** Page text follows **
Typewriters (2017)

From my book, Computational Photography, which featured this project.

Imagine someone typing on a keyboard, imagine the motion of their fingers and their position in space. Imagine that to you the keyboard is invisible. Could you still, with some analysis, decode what the person was typing? Of course, you could. Look carefully and you’ll see that certain finger motions, in certain positions, are more common than others. The most common of all, with English writers, is the letter “e”. From there you could deduce the rest. This sort of thing, called “frequency analysis,” is the foundation of traditional codebreaking.

With a computer, when typing on a computer, the data in your head goes through various mechanical end electronic conversions--intermediate conversions that are very difficult to decipher forms of the data--until the data finally emerges in a form understandable by humans. Same data, different forms.

Consider the old-fashioned typewriter. You have the same (or almost the same) finger motions as on the computer keyboard but here the transformations are mechanical and more visible, more comprehendible. The fingers move in just such a way, that then depresses a key which in turn is attached to a rod, which then flips a bar forward in an arc, at the top of which is a raised glyph that strikes an inked ribbon behind which is a sheet of paper.
** End of Page text **
:: Task statement ::
Sum up the text on typewriters in two sentences. You can skip the listing; nothing here depends on it.
** Records provided follows **
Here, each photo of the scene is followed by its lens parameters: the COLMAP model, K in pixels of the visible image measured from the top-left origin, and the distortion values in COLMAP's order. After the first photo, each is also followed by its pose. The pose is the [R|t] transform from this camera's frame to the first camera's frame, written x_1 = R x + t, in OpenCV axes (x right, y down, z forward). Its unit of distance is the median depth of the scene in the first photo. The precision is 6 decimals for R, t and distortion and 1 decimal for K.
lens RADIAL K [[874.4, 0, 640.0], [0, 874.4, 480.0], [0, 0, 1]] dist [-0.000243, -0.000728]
** End of Records provided **
** Records provided follows **
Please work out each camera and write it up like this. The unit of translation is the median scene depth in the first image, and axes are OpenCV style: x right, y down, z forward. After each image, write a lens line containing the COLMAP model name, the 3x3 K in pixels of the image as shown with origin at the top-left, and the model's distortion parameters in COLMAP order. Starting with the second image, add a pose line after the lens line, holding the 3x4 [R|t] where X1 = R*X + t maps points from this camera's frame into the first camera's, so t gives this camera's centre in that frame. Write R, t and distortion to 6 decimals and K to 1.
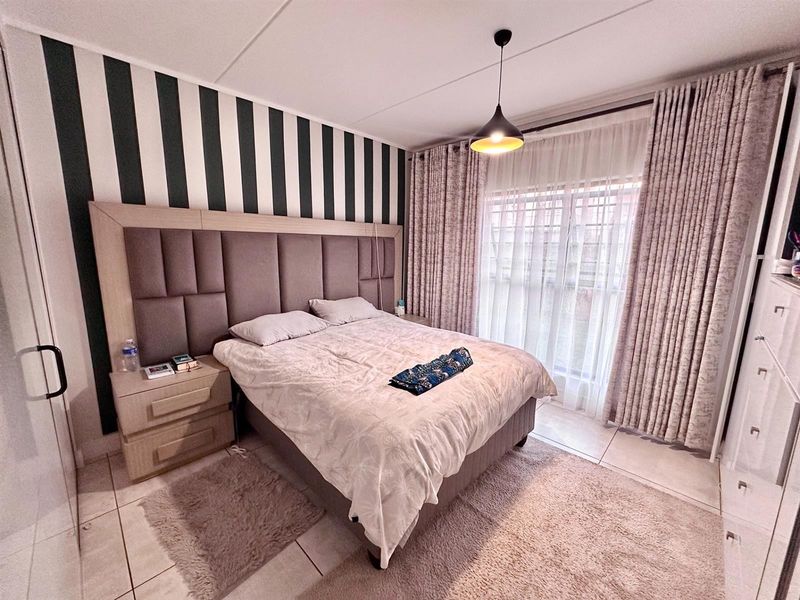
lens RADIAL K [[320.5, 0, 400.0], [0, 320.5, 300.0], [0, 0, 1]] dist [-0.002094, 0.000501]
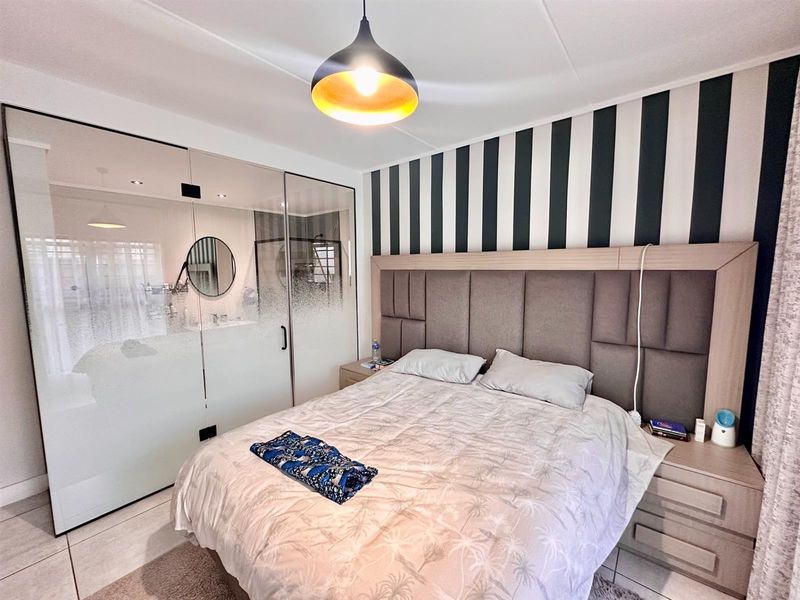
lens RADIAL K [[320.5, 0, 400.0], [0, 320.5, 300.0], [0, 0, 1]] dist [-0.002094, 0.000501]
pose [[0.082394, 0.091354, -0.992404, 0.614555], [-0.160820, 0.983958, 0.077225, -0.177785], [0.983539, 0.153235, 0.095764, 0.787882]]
** End of Records provided **
:: Task response ::
The text says that someone watching a person type on an invisible keyboard could still work out the typing through frequency analysis, starting from "e," the most common letter for English writers. It adds that typed data on a computer passes through hard-to-decipher mechanical and electronic conversions, while on an old typewriter the steps are mechanical and easier to see, from finger to key, rod, bar, raised glyph, and inked ribbon to paper.